*** INPUT MATERIAL Section Begins ***

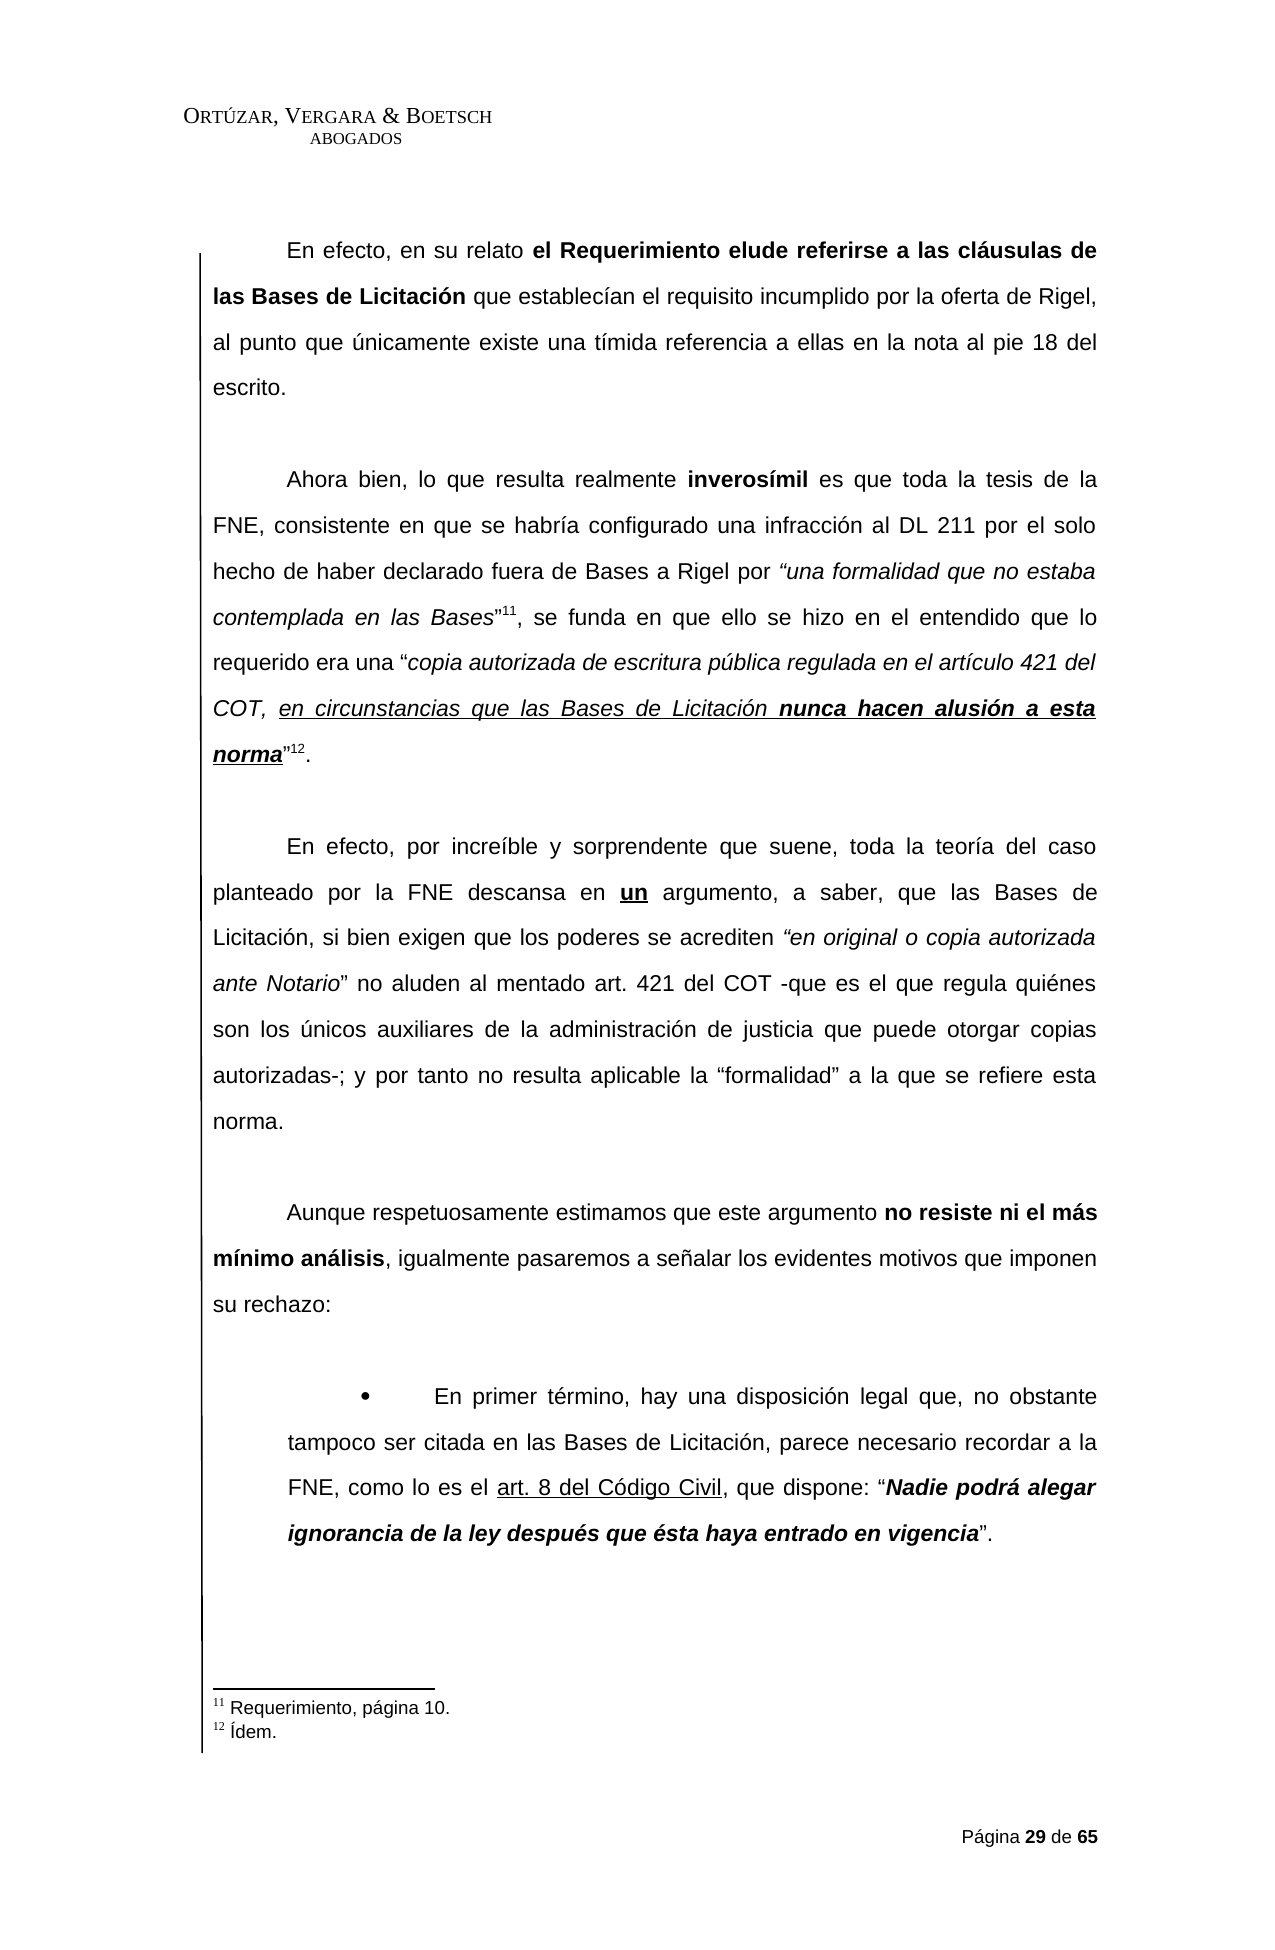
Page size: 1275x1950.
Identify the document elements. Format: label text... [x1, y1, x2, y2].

list En primer término, hay una disposición legal que, no obstante tampoco ser citada en las Bases de Licitación, parece necesario recordar a la FNE, como lo es el art. 8 del Código Civil, que dispone: “Nadie podrá alegar ignorancia de la ley después que ésta haya entrado en vigencia”. [288, 1367, 1098, 1551]
text En efecto, por increíble y sorprendente que suene, toda la teoría del caso planteado por la FNE descansa en un argumento, a saber, que las Bases de Licitación, si bien exigen que los poderes se acrediten “en original o copia autorizada ante Notario” no aluden al mentado art. 421 del COT -que es el que regula quiénes son los únicos auxiliares de la administración de justicia que puede otorgar copias autorizadas-; y por tanto no resulta aplicable la “formalidad” a la que se refiere esta norma. [213, 817, 1098, 1138]
text En efecto, en su relato el Requerimiento elude referirse a las cláusulas de las Bases de Licitación que establecían el requisito incumplido por la oferta de Rigel, al punto que únicamente existe una tímida referencia a ellas en la nota al pie 18 del escrito. [213, 222, 1098, 405]
text Aunque respetuosamente estimamos que este argumento no resiste ni el más mínimo análisis, igualmente pasaremos a señalar los evidentes motivos que imponen su rechazo: [213, 1184, 1098, 1322]
text Ahora bien, lo que resulta realmente inverosímil es que toda la tesis de la FNE, consistente en que se habría configurado una infracción al DL 211 por el solo hecho de haber declarado fuera de Bases a Rigel por “una formalidad que no estaba contemplada en las Bases”, se funda en que ello se hizo en el entendido que lo requerido era una “copia autorizada de escritura pública regulada en el artículo 421 del COT, en circunstancias que las Bases de Licitación nunca hacen alusión a esta norma”. [213, 451, 1098, 772]
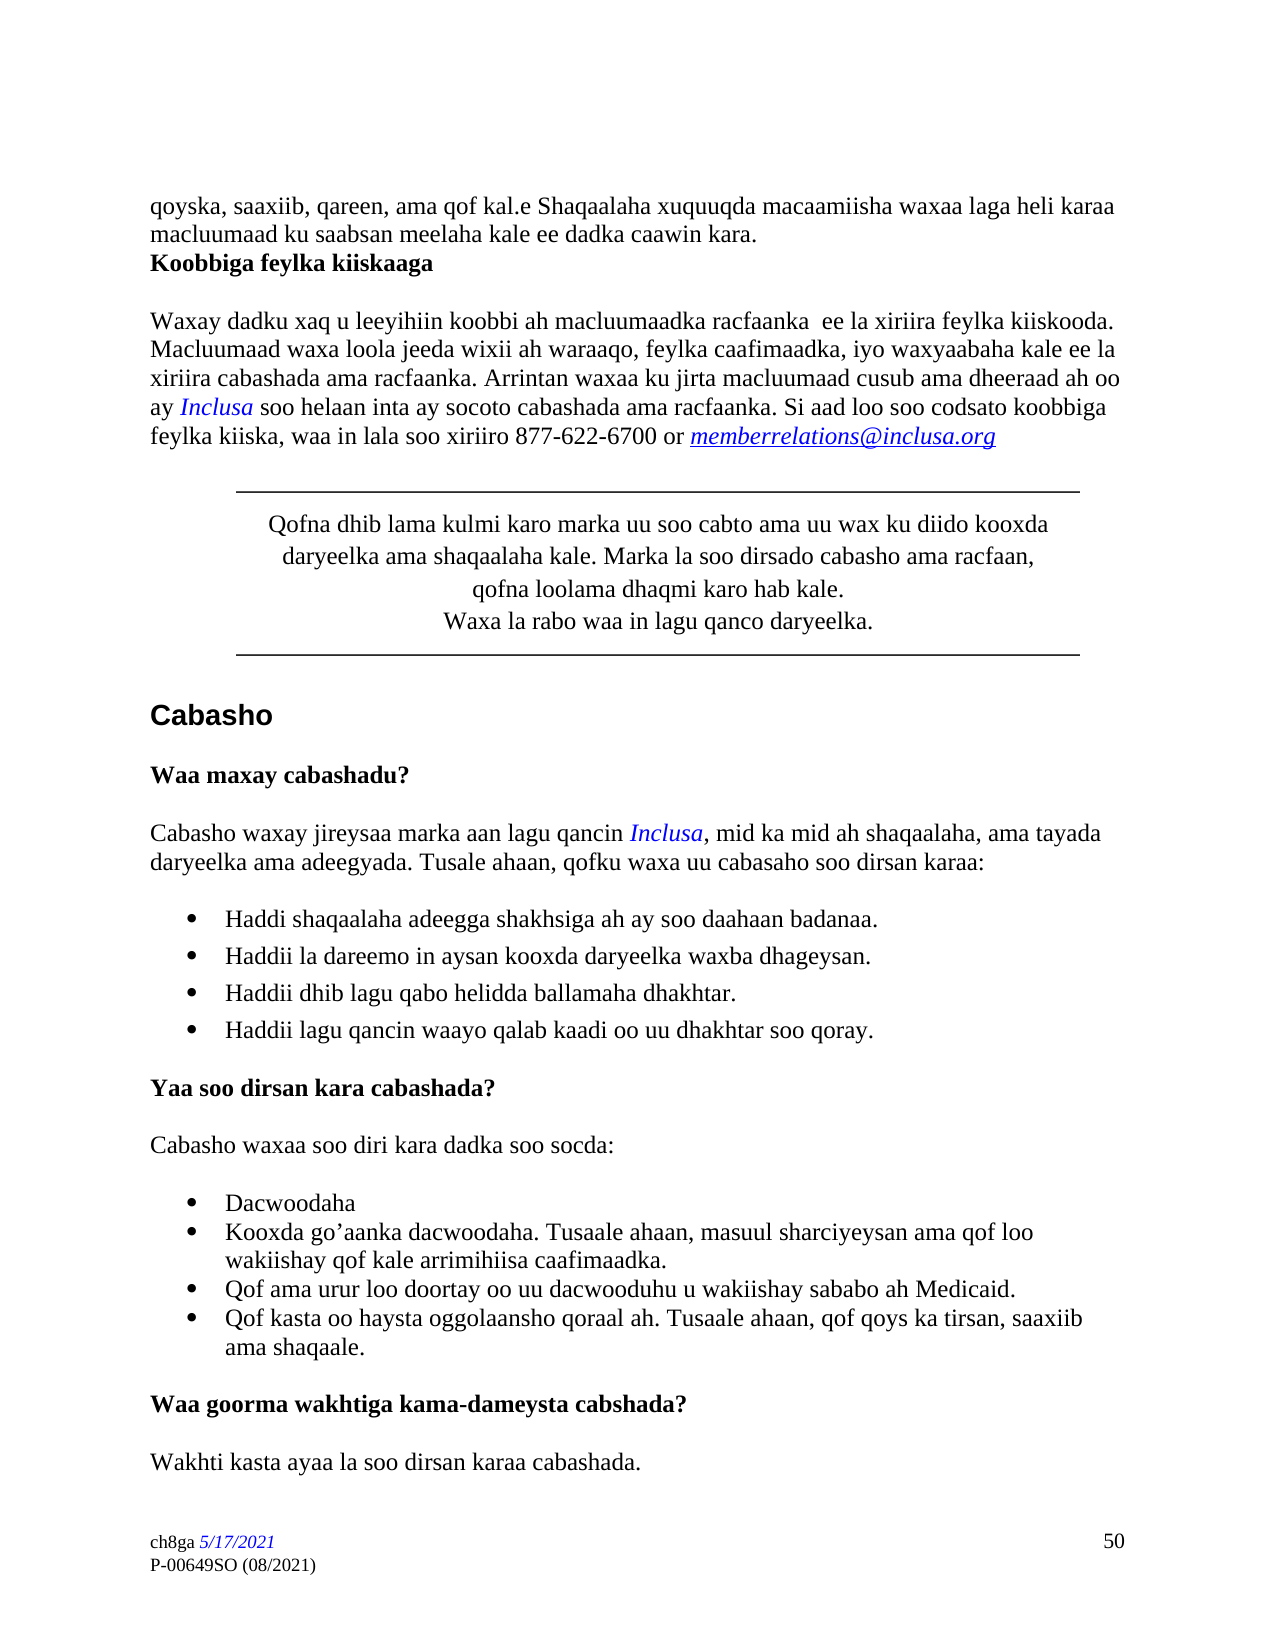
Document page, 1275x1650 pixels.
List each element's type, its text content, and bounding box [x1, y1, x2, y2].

text Wakhti kasta ayaa la soo dirsan karaa cabashada. [150, 1447, 1125, 1475]
text Waa goorma wakhtiga kama-dameysta cabshada? [150, 1389, 1125, 1418]
list Kooxda go’aanka dacwoodaha. Tusaale ahaan, masuul sharciyeysan ama qof loo wakiishay qof kale arrimihiisa caafimaadka. [187, 1217, 1125, 1274]
list Haddii dhib lagu qabo helidda ballamaha dhakhtar. [187, 978, 1125, 1007]
text Waxay dadku xaq u leeyihiin koobbi ah macluumaadka racfaanka ee la xiriira feylka kiiskooda. Macluumaad waxa loola jeeda wixii ah waraaqo, feylka caafimaadka, iyo waxyaabaha kale ee la xiriira cabashada ama racfaanka. Arrintan waxaa ku jirta macluumaad cusub ama dheeraad ah oo ay Inclusa soo helaan inta ay socoto cabashada ama racfaanka. Si aad loo soo codsato koobbiga feylka kiiska, waa in lala soo xiriiro 877-622-6700 or memberrelations@inclusa.org [150, 306, 1125, 449]
list Haddi shaqaalaha adeegga shakhsiga ah ay soo daahaan badanaa. [187, 904, 1125, 933]
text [150, 191, 1125, 248]
list Qof ama urur loo doortay oo uu dacwooduhu u wakiishay sababo ah Medicaid. [187, 1274, 1125, 1303]
table_header Qofna dhib lama kulmi karo marka uu soo cabto ama uu wax ku diido kooxda daryeelka ama shaqaalaha kale. Marka la soo dirsado cabasho ama racfaan, qofna loolama dhaqmi karo hab kale. Waxa la rabo waa in lagu qanco daryeelka. [236, 494, 1080, 654]
text Cabasho waxaa soo diri kara dadka soo socda: [150, 1130, 1125, 1159]
list Haddii la dareemo in aysan kooxda daryeelka waxba dhageysan. [187, 941, 1125, 970]
text Yaa soo dirsan kara cabashada? [150, 1073, 1125, 1102]
text Cabasho waxay jireysaa marka aan lagu qancin Inclusa, mid ka mid ah shaqaalaha, ama tayada daryeelka ama adeegyada. Tusale ahaan, qofku waxa uu cabasaho soo dirsan karaa: [150, 818, 1125, 875]
list Dacwoodaha [187, 1188, 1125, 1217]
list Qof kasta oo haysta oggolaansho qoraal ah. Tusaale ahaan, qof qoys ka tirsan, saaxiib ama shaqaale. [187, 1303, 1125, 1360]
list Haddii lagu qancin waayo qalab kaadi oo uu dhakhtar soo qoray. [187, 1015, 1125, 1044]
text Waa maxay cabashadu? [150, 760, 1125, 789]
text Cabasho [150, 698, 1125, 732]
text Koobbiga feylka kiiskaaga [150, 248, 1125, 277]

*** INPUT MATERIAL Section Ends ***

### PROBLEM REQUIREMENTS
Above are the entries; write them out again exactly, omitting the pictures.

### ANSWER SECTION
Page size: 1275x1950.
Identify the document elements. Format: label text... [x1, y1, x2, y2].

list En primer término, hay una disposición legal que, no obstante tampoco ser citada en las Bases de Licitación, parece necesario recordar a la FNE, como lo es el art. 8 del Código Civil, que dispone: “Nadie podrá alegar ignorancia de la ley después que ésta haya entrado en vigencia”. [288, 1367, 1098, 1551]
text En efecto, por increíble y sorprendente que suene, toda la teoría del caso planteado por la FNE descansa en un argumento, a saber, que las Bases de Licitación, si bien exigen que los poderes se acrediten “en original o copia autorizada ante Notario” no aluden al mentado art. 421 del COT -que es el que regula quiénes son los únicos auxiliares de la administración de justicia que puede otorgar copias autorizadas-; y por tanto no resulta aplicable la “formalidad” a la que se refiere esta norma. [213, 817, 1098, 1138]
text En efecto, en su relato el Requerimiento elude referirse a las cláusulas de las Bases de Licitación que establecían el requisito incumplido por la oferta de Rigel, al punto que únicamente existe una tímida referencia a ellas en la nota al pie 18 del escrito. [213, 222, 1098, 405]
text Aunque respetuosamente estimamos que este argumento no resiste ni el más mínimo análisis, igualmente pasaremos a señalar los evidentes motivos que imponen su rechazo: [213, 1184, 1098, 1322]
text Ahora bien, lo que resulta realmente inverosímil es que toda la tesis de la FNE, consistente en que se habría configurado una infracción al DL 211 por el solo hecho de haber declarado fuera de Bases a Rigel por “una formalidad que no estaba contemplada en las Bases”, se funda en que ello se hizo en el entendido que lo requerido era una “copia autorizada de escritura pública regulada en el artículo 421 del COT, en circunstancias que las Bases de Licitación nunca hacen alusión a esta norma”. [213, 451, 1098, 772]
Document page, 1275x1650 pixels.
List each element's type, its text content, and bounding box [x1, y1, x2, y2].

text Wakhti kasta ayaa la soo dirsan karaa cabashada. [150, 1447, 1125, 1475]
text Waa goorma wakhtiga kama-dameysta cabshada? [150, 1389, 1125, 1418]
list Kooxda go’aanka dacwoodaha. Tusaale ahaan, masuul sharciyeysan ama qof loo wakiishay qof kale arrimihiisa caafimaadka. [187, 1217, 1125, 1274]
list Haddii dhib lagu qabo helidda ballamaha dhakhtar. [187, 978, 1125, 1007]
text Waxay dadku xaq u leeyihiin koobbi ah macluumaadka racfaanka ee la xiriira feylka kiiskooda. Macluumaad waxa loola jeeda wixii ah waraaqo, feylka caafimaadka, iyo waxyaabaha kale ee la xiriira cabashada ama racfaanka. Arrintan waxaa ku jirta macluumaad cusub ama dheeraad ah oo ay Inclusa soo helaan inta ay socoto cabashada ama racfaanka. Si aad loo soo codsato koobbiga feylka kiiska, waa in lala soo xiriiro 877-622-6700 or memberrelations@inclusa.org [150, 306, 1125, 449]
list Haddi shaqaalaha adeegga shakhsiga ah ay soo daahaan badanaa. [187, 904, 1125, 933]
text [150, 191, 1125, 248]
list Qof ama urur loo doortay oo uu dacwooduhu u wakiishay sababo ah Medicaid. [187, 1274, 1125, 1303]
table_header Qofna dhib lama kulmi karo marka uu soo cabto ama uu wax ku diido kooxda daryeelka ama shaqaalaha kale. Marka la soo dirsado cabasho ama racfaan, qofna loolama dhaqmi karo hab kale. Waxa la rabo waa in lagu qanco daryeelka. [236, 494, 1080, 654]
text Cabasho waxaa soo diri kara dadka soo socda: [150, 1130, 1125, 1159]
list Haddii la dareemo in aysan kooxda daryeelka waxba dhageysan. [187, 941, 1125, 970]
text Yaa soo dirsan kara cabashada? [150, 1073, 1125, 1102]
text Cabasho waxay jireysaa marka aan lagu qancin Inclusa, mid ka mid ah shaqaalaha, ama tayada daryeelka ama adeegyada. Tusale ahaan, qofku waxa uu cabasaho soo dirsan karaa: [150, 818, 1125, 875]
list Dacwoodaha [187, 1188, 1125, 1217]
list Qof kasta oo haysta oggolaansho qoraal ah. Tusaale ahaan, qof qoys ka tirsan, saaxiib ama shaqaale. [187, 1303, 1125, 1360]
list Haddii lagu qancin waayo qalab kaadi oo uu dhakhtar soo qoray. [187, 1015, 1125, 1044]
text Waa maxay cabashadu? [150, 760, 1125, 789]
text Cabasho [150, 698, 1125, 732]
text Koobbiga feylka kiiskaaga [150, 248, 1125, 277]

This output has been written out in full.